═══ Vorliegender Text
Am Sonntag nach Fronleichnam begleitet die Musikkapelle Engerazhofen den Festgottesdienst mit anschließender Prozession der Pfarrei St. Elisabeth in der Kirche St. Sebastian im Berliner Stadtteil Wedding. Viele hunderte, wenn nicht sogar tausend Menschen aus den 6 Gemeinden der Pfarrei besuchen nach einer dreijährigen Corona-Zwangspause den festlichen Gottesdienst. Bis hinaus vor die Tore der Kirche stehen sie, um der Feier beizuwohnen. Die Musikkapelle Engerazhofen untermalt mit weltlichen und kirchlichen Musikstücken wie „Musica Gloriosa“ und „Gottheit tief verborgen“ den Gottesdienst. Die Prozession führt unter der musikalischen Begleitung der Allgäuer Musikkapelle um den Straßenzug der Kirche St. Sebastian. Beim anschließenden Beisammensein genießen die Besucher nicht nur die verschiedenen international-kulinarischen Köstlichkeiten, sondern auch Märsche wie „In Harmonie vereint“ beim Standkonzert der Engerazhofer.
══════
═══ Datenzeilen
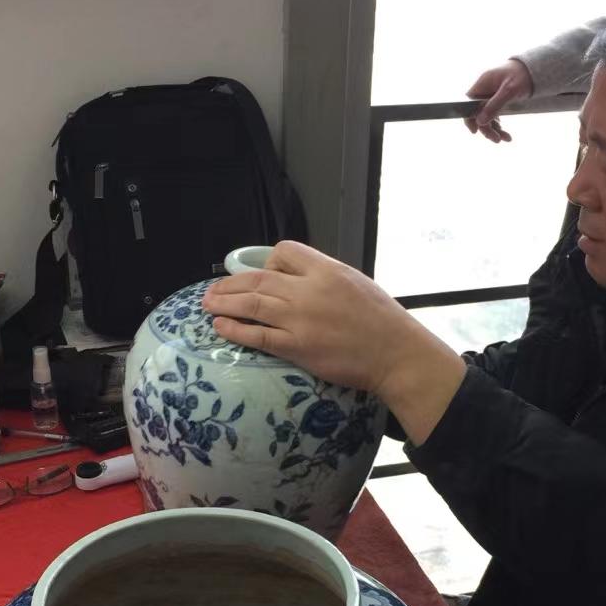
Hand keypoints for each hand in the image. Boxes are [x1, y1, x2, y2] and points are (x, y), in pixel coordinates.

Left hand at [203, 242, 466, 444]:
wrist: (397, 354)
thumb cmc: (382, 321)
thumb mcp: (356, 283)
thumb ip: (326, 278)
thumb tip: (299, 281)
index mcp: (327, 269)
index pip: (284, 251)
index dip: (266, 262)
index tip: (261, 275)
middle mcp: (310, 290)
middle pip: (258, 278)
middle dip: (230, 283)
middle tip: (213, 291)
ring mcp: (301, 318)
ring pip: (252, 303)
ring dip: (224, 303)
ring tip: (208, 305)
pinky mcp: (297, 346)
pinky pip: (257, 335)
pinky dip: (235, 329)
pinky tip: (221, 327)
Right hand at [464, 58, 532, 142]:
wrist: (535, 68)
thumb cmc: (522, 75)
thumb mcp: (509, 91)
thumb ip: (494, 106)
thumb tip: (480, 121)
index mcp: (482, 84)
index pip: (468, 104)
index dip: (469, 118)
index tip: (474, 131)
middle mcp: (484, 91)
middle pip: (479, 114)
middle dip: (487, 128)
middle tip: (497, 139)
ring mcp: (491, 96)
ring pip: (487, 117)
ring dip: (495, 129)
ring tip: (506, 138)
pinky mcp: (499, 100)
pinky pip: (495, 115)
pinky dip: (499, 125)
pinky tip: (506, 134)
══════
Aufgaben:
(A) Beantworten Sie anhand des Berichts über die Fronleichnamsprozession folgende Fragen:
(i) In welchem Berliner Stadtteil steht die Kirche St. Sebastian?
(ii) Wie lange dauerte die Corona-Zwangspause vor diesem Gottesdienst?
(iii) Welcher Marsch wird für das Standkonzert der Engerazhofer genannt?
(B) Führen Sie den Bericht über die Fronleichnamsprozession in St. Sebastian im Anschluss an seinen letzten Satz fort.
Die Zeilen stammen aus einer anderen Quelle.

Antworten je Aufgabe:
(A)
(i) Im Stadtteil Wedding.
(ii) Drei Jahre.
(iii) „In Harmonie vereint“.

(B)
Musik, Glauben und der Gemeinschaftssinn vereinen die Menschen aus dem ursprünglichen Allgäu und dem urbanen Berlin miteinander.


Organisator und ehrenamtlicher Mitarbeiter der katholischen Kirchengemeinde, Georg Mesus, verlor vor 30 Jahren bei einem Familienurlaub auf einem Bauernhof in Reichenhofen sein Herz an das schöne Allgäu. Seit diesem Urlaub kehrt er jährlich zurück. Es entstehen Bekanntschaften, auch Freundschaften und die Idee einmal im Jahr eine Musikkapelle aus dem Allgäu nach Berlin zu holen. So lädt Mesus schon seit 2001 Musikkapellen aus dem Allgäu ein. Die Reichenhofer Musikkapelle machte den Anfang. „Es ist einfach schön, immer wieder Freunde zu treffen und neue Freundschaften zu schließen. Diese Tradition wird fortgesetzt. Mit der Musikkapelle Wuchzenhofen bin ich im Gespräch für den Besuch im nächsten Jahr. Danach folgen eventuell Schloß Zeil und Diepoldshofen“, erzählt Georg Mesus.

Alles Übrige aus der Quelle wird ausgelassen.